Amra Sabic-El-Rayess standing in front of a bombed-out building in Sarajevo

THE PAST PRESERVED Sabic-El-Rayess speaks for others whose voices were stilled. (Photo courtesy Amra Sabic-El-Rayess)

“There was no option to fail,” she recalls. “And I would link that to that immigrant spirit—when people are hungry, in literal sense, which I was when I came to this country. I couldn’t imagine doing anything else but giving it 155 percent to make sure that I made it because I was responsible not just for me but for others.”

She recognizes a kindred spirit in Uceda, who emigrated from Peru to the United States and has since founded Uceda English Institute, an accredited organization that teaches English as a Second Language (ESL), and launched a series of widely used ESL.

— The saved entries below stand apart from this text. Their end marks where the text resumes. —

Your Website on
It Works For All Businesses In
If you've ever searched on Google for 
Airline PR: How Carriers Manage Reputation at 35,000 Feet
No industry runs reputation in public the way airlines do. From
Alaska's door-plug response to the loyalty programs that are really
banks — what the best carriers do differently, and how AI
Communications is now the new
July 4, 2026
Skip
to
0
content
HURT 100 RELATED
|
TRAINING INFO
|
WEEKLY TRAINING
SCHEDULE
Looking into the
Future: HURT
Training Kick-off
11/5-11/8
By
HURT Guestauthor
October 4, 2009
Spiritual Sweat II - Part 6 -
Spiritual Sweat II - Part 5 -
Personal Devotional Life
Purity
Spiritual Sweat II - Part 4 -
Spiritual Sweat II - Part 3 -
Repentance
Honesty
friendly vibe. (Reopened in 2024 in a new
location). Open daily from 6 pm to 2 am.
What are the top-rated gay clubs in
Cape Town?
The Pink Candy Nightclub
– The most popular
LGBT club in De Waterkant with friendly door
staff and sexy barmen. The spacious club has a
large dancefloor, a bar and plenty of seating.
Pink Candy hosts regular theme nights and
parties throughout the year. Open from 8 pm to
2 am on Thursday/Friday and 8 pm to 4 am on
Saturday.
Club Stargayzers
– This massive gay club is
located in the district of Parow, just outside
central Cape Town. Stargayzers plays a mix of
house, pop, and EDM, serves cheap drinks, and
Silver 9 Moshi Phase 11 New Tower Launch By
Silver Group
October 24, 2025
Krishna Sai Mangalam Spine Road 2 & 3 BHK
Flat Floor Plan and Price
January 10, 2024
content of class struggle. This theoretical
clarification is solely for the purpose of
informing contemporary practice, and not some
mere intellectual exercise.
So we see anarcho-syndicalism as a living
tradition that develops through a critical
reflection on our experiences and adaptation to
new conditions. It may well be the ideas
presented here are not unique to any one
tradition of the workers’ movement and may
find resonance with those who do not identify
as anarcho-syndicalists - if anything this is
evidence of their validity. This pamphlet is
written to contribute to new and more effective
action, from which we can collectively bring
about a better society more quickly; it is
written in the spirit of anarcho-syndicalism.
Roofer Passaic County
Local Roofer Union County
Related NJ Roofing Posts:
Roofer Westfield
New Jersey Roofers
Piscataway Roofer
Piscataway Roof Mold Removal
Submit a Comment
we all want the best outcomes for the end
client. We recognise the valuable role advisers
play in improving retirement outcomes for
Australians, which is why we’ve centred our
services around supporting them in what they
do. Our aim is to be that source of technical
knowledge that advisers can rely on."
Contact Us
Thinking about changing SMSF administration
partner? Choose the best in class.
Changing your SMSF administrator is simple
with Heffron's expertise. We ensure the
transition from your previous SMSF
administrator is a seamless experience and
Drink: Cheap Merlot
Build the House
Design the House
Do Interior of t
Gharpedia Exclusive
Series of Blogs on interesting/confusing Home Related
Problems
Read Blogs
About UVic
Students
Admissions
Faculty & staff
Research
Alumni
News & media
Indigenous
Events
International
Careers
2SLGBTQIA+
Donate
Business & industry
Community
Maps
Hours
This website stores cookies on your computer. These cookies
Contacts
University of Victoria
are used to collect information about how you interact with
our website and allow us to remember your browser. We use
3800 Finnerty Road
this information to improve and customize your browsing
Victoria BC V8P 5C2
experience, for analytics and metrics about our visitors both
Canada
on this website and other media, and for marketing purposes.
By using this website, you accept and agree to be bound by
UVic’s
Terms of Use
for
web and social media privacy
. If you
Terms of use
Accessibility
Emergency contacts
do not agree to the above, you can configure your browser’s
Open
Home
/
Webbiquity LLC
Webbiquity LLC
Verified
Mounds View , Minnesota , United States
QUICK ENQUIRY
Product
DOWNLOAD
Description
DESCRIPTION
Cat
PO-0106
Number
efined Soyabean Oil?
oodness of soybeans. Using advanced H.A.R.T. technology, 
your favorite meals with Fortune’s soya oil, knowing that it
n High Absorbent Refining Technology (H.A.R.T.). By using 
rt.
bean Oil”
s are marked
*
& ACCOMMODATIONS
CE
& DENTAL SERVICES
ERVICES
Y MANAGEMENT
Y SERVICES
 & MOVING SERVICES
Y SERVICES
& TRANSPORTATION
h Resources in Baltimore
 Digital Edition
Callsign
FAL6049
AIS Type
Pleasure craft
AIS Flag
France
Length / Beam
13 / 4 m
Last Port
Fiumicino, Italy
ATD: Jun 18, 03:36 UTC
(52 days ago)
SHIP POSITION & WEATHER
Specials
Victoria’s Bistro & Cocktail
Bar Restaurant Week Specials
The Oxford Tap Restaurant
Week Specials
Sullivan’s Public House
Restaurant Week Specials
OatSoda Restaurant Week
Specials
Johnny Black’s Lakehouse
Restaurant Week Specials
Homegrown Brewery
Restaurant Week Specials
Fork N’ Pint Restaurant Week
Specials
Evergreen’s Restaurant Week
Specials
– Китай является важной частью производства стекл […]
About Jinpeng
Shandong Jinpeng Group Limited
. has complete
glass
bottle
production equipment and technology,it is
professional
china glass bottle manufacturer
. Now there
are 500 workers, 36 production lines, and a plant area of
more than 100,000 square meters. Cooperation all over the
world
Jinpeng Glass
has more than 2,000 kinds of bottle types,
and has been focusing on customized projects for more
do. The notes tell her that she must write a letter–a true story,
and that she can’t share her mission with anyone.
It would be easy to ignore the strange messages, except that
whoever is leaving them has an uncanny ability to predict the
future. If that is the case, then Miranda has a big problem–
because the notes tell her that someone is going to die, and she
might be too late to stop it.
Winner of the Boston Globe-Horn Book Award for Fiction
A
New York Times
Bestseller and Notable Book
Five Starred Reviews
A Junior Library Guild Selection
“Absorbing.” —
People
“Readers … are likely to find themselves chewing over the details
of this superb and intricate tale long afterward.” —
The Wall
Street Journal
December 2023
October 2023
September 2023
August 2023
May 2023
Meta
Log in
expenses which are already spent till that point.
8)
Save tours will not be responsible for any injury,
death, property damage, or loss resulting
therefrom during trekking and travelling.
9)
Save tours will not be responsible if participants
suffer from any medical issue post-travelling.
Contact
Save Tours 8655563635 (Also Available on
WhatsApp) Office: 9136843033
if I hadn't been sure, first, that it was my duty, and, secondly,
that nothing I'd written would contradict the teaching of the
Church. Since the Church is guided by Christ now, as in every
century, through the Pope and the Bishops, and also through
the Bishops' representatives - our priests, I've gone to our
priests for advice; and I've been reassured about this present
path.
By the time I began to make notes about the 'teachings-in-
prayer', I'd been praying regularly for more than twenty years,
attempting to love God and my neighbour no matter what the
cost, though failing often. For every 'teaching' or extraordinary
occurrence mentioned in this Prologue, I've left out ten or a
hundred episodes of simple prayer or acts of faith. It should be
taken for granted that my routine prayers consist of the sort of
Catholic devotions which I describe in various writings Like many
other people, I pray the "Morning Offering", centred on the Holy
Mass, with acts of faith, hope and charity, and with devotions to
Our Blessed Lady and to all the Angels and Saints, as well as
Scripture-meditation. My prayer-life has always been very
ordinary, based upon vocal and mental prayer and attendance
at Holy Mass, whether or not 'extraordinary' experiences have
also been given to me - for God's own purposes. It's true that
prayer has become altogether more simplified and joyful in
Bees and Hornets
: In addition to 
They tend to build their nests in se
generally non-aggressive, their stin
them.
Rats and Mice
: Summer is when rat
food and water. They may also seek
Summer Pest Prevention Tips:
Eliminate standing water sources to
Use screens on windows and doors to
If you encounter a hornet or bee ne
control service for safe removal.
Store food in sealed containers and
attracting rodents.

“She is an extremely enthusiastic, hard-working inspiring woman,” Sabic-El-Rayess said. “Her goal is to move people with these lectures. And I think part of moving people is to tell stories of personal struggle, survival and humanity.”

Sabic-El-Rayess says she’s honored, of course, to be giving the inaugural lecture—but it comes with a huge sense of responsibility, and sadness.

I hope people hear my story and become more humbled and more receptive and more open to those that they may have judged in one way or another…Empowerment is about finding your voice and having that voice be shared with those who will never have their voice heard.

—Amra Sabic-El-Rayess

“I have a cousin who was raped…She will never be the same,” she says. “I have many friends who are six feet under who will never be able to speak of the horrors that they've gone through.

“I hope people hear my story and become more humbled and more receptive and more open to those that they may have judged in one way or another…Empowerment is about finding your voice and having that voice be shared with those who will never have their voice heard.”